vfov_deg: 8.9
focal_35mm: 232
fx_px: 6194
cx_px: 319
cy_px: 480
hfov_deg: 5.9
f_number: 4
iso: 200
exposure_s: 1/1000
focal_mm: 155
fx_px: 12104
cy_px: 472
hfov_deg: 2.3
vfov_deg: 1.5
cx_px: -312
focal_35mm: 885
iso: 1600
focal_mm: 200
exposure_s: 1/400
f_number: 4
++++++++++++++++++++
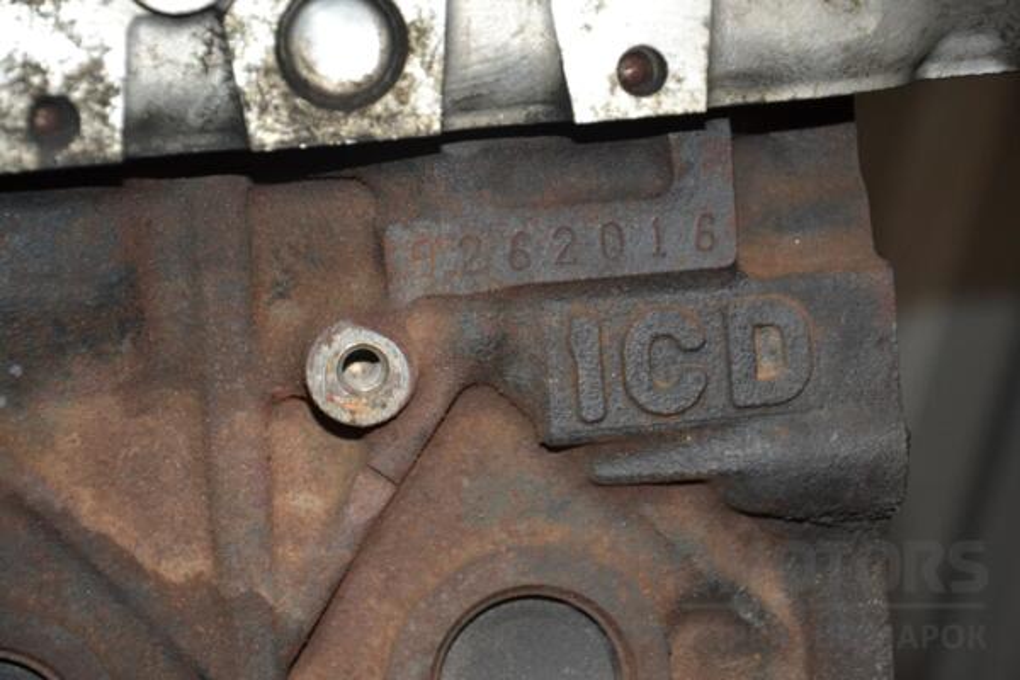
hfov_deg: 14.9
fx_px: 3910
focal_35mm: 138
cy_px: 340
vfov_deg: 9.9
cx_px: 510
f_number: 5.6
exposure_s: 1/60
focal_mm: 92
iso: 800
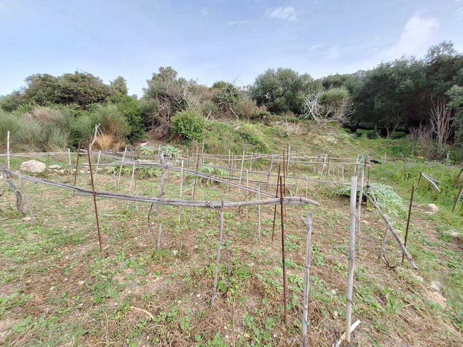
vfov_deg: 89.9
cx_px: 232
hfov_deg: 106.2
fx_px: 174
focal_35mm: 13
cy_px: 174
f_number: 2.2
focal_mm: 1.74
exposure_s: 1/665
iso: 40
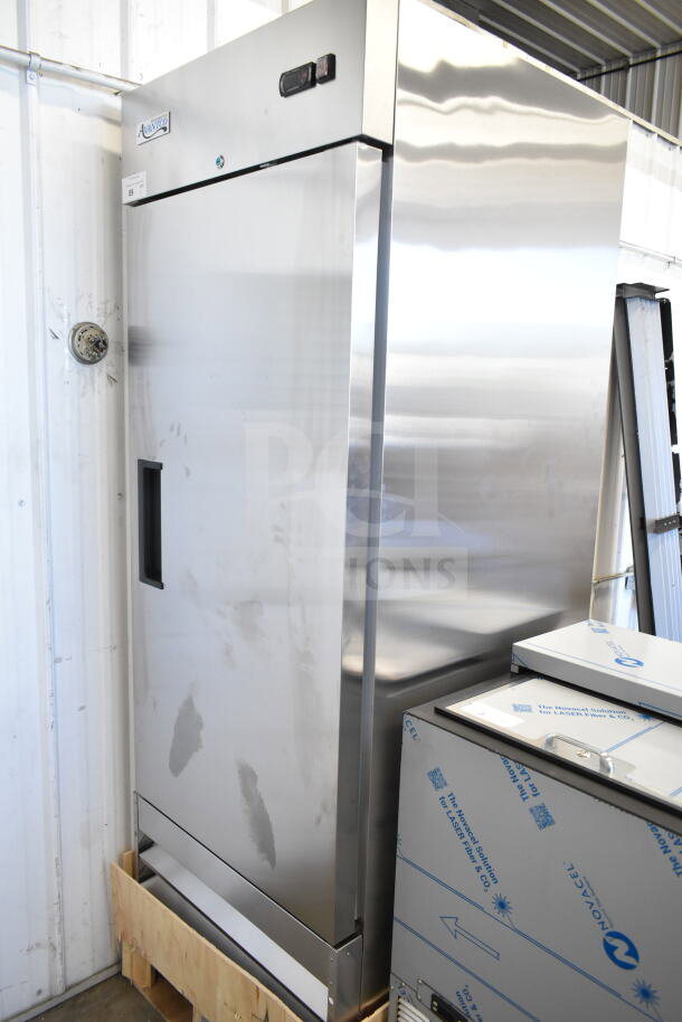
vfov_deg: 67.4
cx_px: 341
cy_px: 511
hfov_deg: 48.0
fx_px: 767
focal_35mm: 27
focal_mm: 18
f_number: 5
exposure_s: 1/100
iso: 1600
++++++++++++++++++++
§ The task:
Reprint exactly the lines above that start at the one with "vfov_deg: 8.9" and end at the one with "exposure_s: 1/400", keeping both and adding none.

§ Solved exercise:
vfov_deg: 8.9
focal_35mm: 232
fx_px: 6194
cx_px: 319
cy_px: 480
hfov_deg: 5.9
f_number: 4
iso: 200
exposure_s: 1/1000
focal_mm: 155
fx_px: 12104
cy_px: 472
hfov_deg: 2.3
vfov_deg: 1.5
cx_px: -312
focal_35mm: 885
iso: 1600
focal_mm: 200
exposure_s: 1/400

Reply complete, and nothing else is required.